## PASSAGE FOR REVIEW
┄┄┄┄┄┄┄┄┄┄

Brady Barr

Brady Barr


National Geographic reptile expert Dr. Brady Barr has dedicated his life to informing the public about the wonders of the natural world. His hands-on style and engaging personality, combined with his breadth of scientific knowledge, allow him to bring the most exciting animals on the planet straight into people’s living rooms.


He has journeyed to five continents and over 70 countries and interacted with a menagerie of creatures from the Humboldt squid to the Japanese giant salamander. Underpinning his work is a deep commitment to conservation. His deepest passion is reserved for animals that most people view as terrifying monsters; crocodiles and alligators. He is the only person in history to capture and study all 23 species – a feat unlikely to ever be repeated, and one he uses to raise awareness for the plight of crocodilians everywhere.


Barr frequently teams up with other researchers and features cutting edge science in his programs. In 2009 together with a team of experts, he attached an untethered camera to a Humboldt squid for the first time ever, revealing never before seen behaviour of these cannibalistic deep-sea creatures.  Other recent achievements include filming a feeding frenzy of rarely-seen six gill sharks 1/3 of a mile down, taking DNA samples from an eight-foot electric eel armed with 600 volts of zap, and using state of the art high speed cinematography to time the strike speed of the fastest ambush predators on the planet. He also developed full-size crocodile and hippo disguises in an effort to approach these dangerous animals and take scientific samples in a non-invasive way. In the name of science he applied a field toxicity test to various salamander species – he licked them; pronouncing the North American hellbender hands down the most disgusting.  Most recently, Barr captured the second largest man-eating crocodile in the country of Uganda, where the beast had killed 21 people.

┄┄┄┄┄┄┄┄┄┄

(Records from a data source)
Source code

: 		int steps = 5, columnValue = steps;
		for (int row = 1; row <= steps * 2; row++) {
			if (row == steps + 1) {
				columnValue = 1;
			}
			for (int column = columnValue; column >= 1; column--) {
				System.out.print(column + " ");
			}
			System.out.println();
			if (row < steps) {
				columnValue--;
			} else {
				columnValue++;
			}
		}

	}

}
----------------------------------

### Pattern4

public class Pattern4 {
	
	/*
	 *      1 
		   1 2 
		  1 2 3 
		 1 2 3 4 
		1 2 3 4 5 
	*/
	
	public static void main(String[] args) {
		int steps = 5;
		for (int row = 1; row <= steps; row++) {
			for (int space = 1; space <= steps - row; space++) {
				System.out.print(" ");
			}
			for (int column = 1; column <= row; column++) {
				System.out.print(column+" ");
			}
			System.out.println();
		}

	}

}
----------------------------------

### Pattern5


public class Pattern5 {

┄┄┄┄┄┄┄┄┄┄

## APPLY WHAT YOU READ
**a)** In the Brady Barr profile, how many crocodile and alligator species has Barr captured and studied?
**b)** Transcribe the stretch of the Brady Barr profile from "National Geographic reptile" through "people’s living rooms.".
**c)** Pick up the Brady Barr profile after its final sentence and keep writing it.

## ANSWERS FOR THIS EXERCISE
**a)** All 23 species.

**b)**
National Geographic reptile expert Dr. Brady Barr has dedicated his life to informing the public about the wonders of the natural world. His hands-on style and engaging personality, combined with his breadth of scientific knowledge, allow him to bring the most exciting animals on the planet straight into people’s living rooms.

**c)**
But there’s a reason we call it Dangerous Encounters. In addition to many many trips to the hospital for various work related ailments, Barr has lost a finger, broken an arm, wrist, leg and back, and been bitten by animals ranging from crocodiles to giant snakes.


Prior to working on Dangerous Encounters, Barr filmed the series Croc Chronicles, teaming up with scientists to learn more about some of the more unusual reptiles of our planet. Expeditions for the series took him to Cambodia, French Guiana, Brazil, Africa, Sri Lanka, and Thailand. In Cambodia, he made history in the scientific community by capturing a rare Siamese crocodile, a species thought to be functionally extinct in the wild.


In 2001, Barr collaborated with renowned palaeontologist and former National Geographic Explorer-in-Residence, Dr. Paul Sereno, in his effort to recreate “SuperCroc,” a prehistoric fossil discovery that at ten tons and 12 metres was among the largest crocodiles ever to roam the planet.  They travelled the globe to study the anatomy and behaviour of modern crocodilian species, looking for clues to put flesh on bone and create a life-size reconstruction of this ancient beast.


Barr has been with National Geographic since 1997, when he became National Geographic’s resident herpetologist, and has since appeared in more than 100 National Geographic films.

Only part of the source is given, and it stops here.